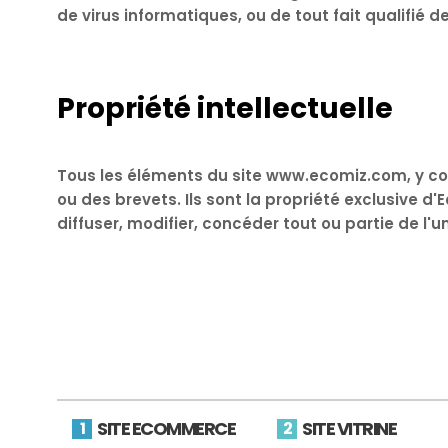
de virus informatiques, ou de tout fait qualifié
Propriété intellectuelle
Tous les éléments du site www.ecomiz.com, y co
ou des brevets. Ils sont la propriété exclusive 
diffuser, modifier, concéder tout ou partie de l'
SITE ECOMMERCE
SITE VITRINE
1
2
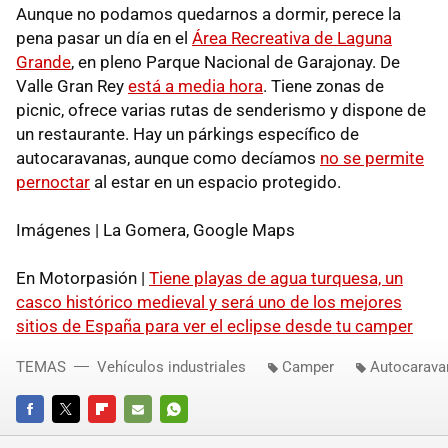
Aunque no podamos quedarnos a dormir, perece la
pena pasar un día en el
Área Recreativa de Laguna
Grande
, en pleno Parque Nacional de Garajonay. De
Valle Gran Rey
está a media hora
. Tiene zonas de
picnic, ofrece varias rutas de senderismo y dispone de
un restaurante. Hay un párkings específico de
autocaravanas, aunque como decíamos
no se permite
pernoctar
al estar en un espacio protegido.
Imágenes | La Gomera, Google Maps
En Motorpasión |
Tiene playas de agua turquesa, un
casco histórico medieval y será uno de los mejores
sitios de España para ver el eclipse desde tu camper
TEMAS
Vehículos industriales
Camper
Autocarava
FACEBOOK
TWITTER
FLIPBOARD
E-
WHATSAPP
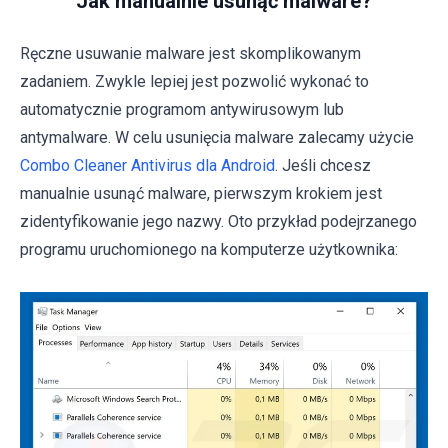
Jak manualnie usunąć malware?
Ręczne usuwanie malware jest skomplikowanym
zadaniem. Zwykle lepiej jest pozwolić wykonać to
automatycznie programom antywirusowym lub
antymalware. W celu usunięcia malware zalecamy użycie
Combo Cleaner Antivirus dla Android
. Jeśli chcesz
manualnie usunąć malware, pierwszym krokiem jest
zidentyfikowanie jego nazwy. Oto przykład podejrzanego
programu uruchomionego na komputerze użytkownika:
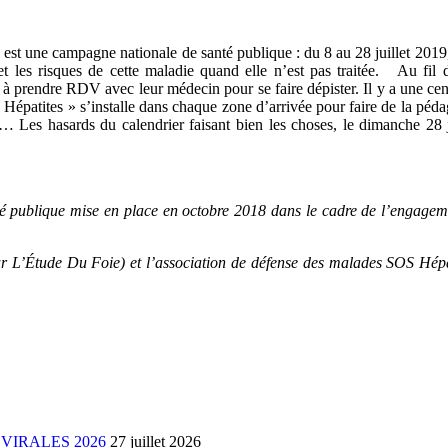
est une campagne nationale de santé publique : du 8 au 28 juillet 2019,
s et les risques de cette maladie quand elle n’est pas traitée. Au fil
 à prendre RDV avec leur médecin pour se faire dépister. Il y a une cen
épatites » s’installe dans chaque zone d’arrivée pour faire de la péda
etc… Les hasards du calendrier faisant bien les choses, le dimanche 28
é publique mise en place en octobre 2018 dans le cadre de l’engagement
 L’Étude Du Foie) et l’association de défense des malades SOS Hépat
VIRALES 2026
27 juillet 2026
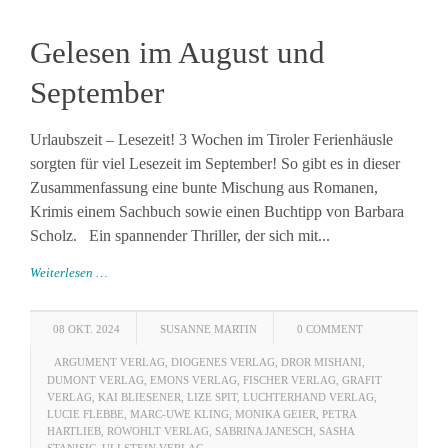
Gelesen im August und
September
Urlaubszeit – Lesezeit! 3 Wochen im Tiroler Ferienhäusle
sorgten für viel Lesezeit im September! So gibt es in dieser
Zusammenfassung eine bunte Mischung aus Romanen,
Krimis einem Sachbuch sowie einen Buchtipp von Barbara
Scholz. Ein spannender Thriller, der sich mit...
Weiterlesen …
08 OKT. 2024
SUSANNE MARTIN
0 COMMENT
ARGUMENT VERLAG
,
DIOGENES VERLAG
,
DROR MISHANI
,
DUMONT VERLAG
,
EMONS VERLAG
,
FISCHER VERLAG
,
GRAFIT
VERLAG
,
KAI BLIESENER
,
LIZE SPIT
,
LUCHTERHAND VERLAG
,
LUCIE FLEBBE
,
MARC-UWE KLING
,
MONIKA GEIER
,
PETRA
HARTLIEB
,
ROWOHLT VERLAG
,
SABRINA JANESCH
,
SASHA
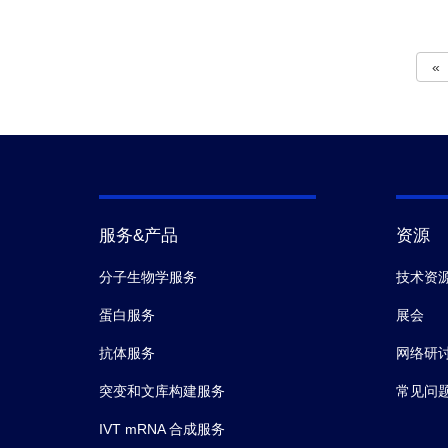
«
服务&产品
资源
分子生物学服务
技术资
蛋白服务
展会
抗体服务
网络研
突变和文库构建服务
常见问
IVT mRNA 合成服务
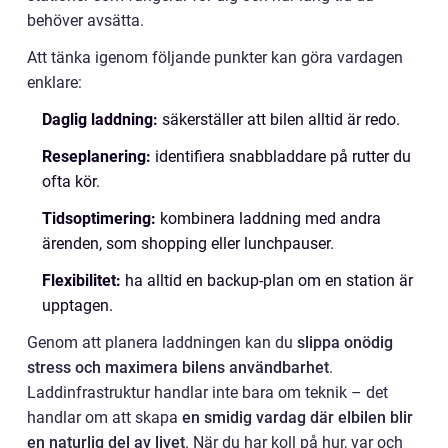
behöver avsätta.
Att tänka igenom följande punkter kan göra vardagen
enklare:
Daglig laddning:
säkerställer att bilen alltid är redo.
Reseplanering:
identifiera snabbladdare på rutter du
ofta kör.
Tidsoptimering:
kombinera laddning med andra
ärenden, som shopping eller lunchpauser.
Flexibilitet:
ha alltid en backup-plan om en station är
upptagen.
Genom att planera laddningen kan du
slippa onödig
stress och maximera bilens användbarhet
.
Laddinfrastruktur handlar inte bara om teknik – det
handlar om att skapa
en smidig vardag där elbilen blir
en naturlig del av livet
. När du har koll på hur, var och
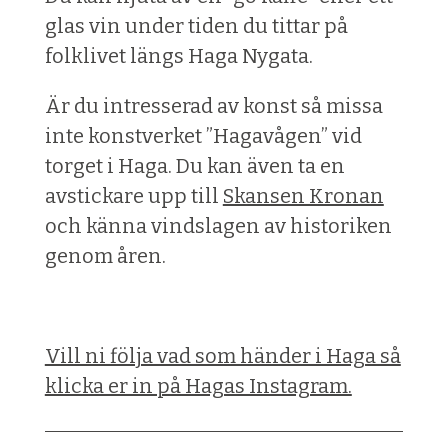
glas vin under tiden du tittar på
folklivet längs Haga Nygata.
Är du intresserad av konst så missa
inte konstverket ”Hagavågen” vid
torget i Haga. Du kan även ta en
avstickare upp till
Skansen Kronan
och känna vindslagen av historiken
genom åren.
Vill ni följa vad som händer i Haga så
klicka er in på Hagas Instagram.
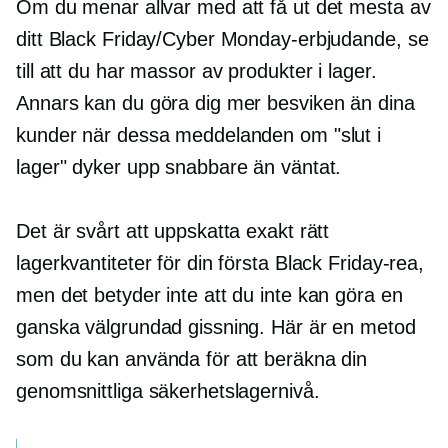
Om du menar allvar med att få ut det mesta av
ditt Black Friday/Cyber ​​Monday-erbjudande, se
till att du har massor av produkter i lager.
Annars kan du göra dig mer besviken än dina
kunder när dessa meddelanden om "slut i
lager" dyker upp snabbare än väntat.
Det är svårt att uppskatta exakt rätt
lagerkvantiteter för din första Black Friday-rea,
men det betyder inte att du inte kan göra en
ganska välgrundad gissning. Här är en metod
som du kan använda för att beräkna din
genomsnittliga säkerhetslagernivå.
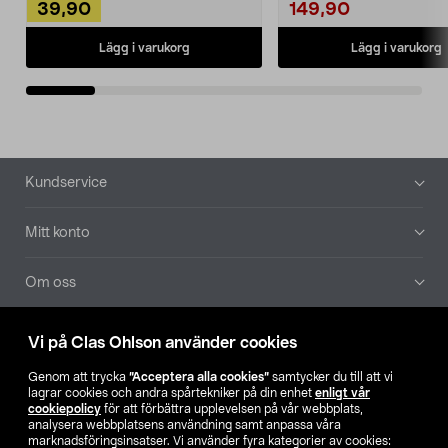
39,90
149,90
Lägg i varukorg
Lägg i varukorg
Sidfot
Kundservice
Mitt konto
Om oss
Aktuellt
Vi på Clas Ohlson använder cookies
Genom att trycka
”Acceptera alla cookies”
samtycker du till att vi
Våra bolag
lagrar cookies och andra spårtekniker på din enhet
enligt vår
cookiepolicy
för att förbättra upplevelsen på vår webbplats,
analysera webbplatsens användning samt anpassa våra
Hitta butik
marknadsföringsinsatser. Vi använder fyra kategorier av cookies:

-------------------------

- PROBLEM REQUIREMENTS: Print the material above word for word, first line through the line with "antymalware. W celu", and leave every picture out.

- SOLUTION FOR THIS TASK:
de virus informatiques, ou de tout fait qualifié
Propriété intellectuelle
Tous les éléments du site www.ecomiz.com, y co
ou des brevets. Ils sont la propriété exclusive 
diffuser, modifier, concéder tout ou partie de l'
SITE ECOMMERCE
SITE VITRINE
1
2
Aunque no podamos quedarnos a dormir, perece la
pena pasar un día en el
Área Recreativa de Laguna
Grande
, en pleno Parque Nacional de Garajonay. De
Valle Gran Rey
está a media hora
. Tiene zonas de
picnic, ofrece varias rutas de senderismo y dispone de
un restaurante. Hay un párkings específico de
autocaravanas, aunque como decíamos
no se permite
pernoctar
al estar en un espacio protegido.
Imágenes | La Gomera, Google Maps
En Motorpasión |
Tiene playas de agua turquesa, un
casco histórico medieval y será uno de los mejores
sitios de España para ver el eclipse desde tu camper
TEMAS
Vehículos industriales
Camper
Autocarava
FACEBOOK
TWITTER
FLIPBOARD
E-
WHATSAPP
Jak manualnie usunąć malware?
Ręczne usuwanie malware jest skomplikowanym
zadaniem. Zwykle lepiej jest pozwolić wykonać to
automatycznie programom antywirusowym lub
antymalware. W celu usunięcia malware zalecamy użycie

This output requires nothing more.